Salv. Signore Simplicio, wir pflegen hier vertrauliche Erörterungen, um gewissen Wahrheiten auf die Spur zu kommen. Ich werde es niemals übel nehmen, wenn Ihr meine Irrtümer aufdeckt; wenn ich den Sinn des Aristoteles nicht gefasst habe, so rückt mir das freimütig vor, ich werde Euch dankbar dafür sein. Vergönnt mir dagegen, meine Bedenken auseinanderzusetzen und auch Einiges auf Eure letzten Worte zu erwidern. Die Logik ist, wie Ihr sehr wohl wisst, das Instrument der Philosophie. Aber wie jemand ein vortrefflicher Instrumentenmacher sein kann, ohne die Instrumente spielen zu können, so kann man ein großer Logiker sein, ohne genügende Fertigkeit in Anwendung der Logik zu besitzen: Gerade wie es viele gibt, die die Regeln der Poetik Euch an den Fingern herzählen können, während es ihnen nicht gelingt, auch nur vier Verse zusammenzubringen. Andere kennen alle Vorschriften Leonardo da Vincis43 und kämen in Verlegenheit, wenn sie einen Schemel abmalen sollten.

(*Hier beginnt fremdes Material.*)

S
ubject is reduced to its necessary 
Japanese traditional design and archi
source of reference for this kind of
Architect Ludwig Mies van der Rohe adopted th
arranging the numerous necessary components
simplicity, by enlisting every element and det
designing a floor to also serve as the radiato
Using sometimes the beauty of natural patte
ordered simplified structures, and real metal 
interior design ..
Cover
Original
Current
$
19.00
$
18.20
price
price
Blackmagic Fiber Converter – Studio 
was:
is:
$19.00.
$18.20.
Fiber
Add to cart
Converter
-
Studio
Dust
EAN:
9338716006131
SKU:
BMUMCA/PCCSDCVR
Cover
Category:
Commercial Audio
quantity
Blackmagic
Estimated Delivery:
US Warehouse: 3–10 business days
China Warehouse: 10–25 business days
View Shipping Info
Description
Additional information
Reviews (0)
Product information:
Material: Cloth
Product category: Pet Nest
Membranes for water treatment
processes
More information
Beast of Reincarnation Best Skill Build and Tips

Ein Instrument zu spielen lernt man eben nicht von dem, der es zu bauen, sondern von dem, der es zu spielen versteht; die Dichtkunst erlernt man durch die beständige Lektüre der Dichter; die Fähigkeit zu malen erlangt man durch fleißiges Zeichnen und Malen; und so lernt man das Beweisen aus der Lektüre der Bücher, die zahlreiche Beweise enthalten, also aus den mathematischen, nicht aber aus den logischen. – Um nun zu unserem Gegenstande zurückzukehren, so behaupte ich: Was Aristoteles bei der Bewegung der leichten Körper wahrnimmt, besteht darin, dass das Feuer von einem beliebigen Punkte der Erdoberfläche aus in gerader Linie von dieser sich entfernt und in die Höhe steigt, dies heißt eigentlich sich gegen eine größere Kugeloberfläche als die der Erde hin bewegt, wie ja Aristoteles selbst es sich zu der Wölbung der Mondsphäre hinbewegen lässt. Dass nun aber diese Kugelfläche mit dem Umfange der Welt zusammenfalle oder mit ihm konzentrisch sei, mithin die Bewegung nach jener auch eine Bewegung nach dem Umfange der Welt sei, lässt sich nicht behaupten, wenn man nicht schon voraussetzt, der Mittelpunkt der Erde, von dem das aufsteigende Leichte sich entfernt, sei gleichzeitig auch der Mittelpunkt der Welt. Dies aber heißt doch, der Erdball stehe im Mittelpunkte und dies ist es doch, was wir bezweifeln und was Aristoteles zu beweisen beabsichtigt. Und das sollte nicht ein offenbarer Fehlschluss sein?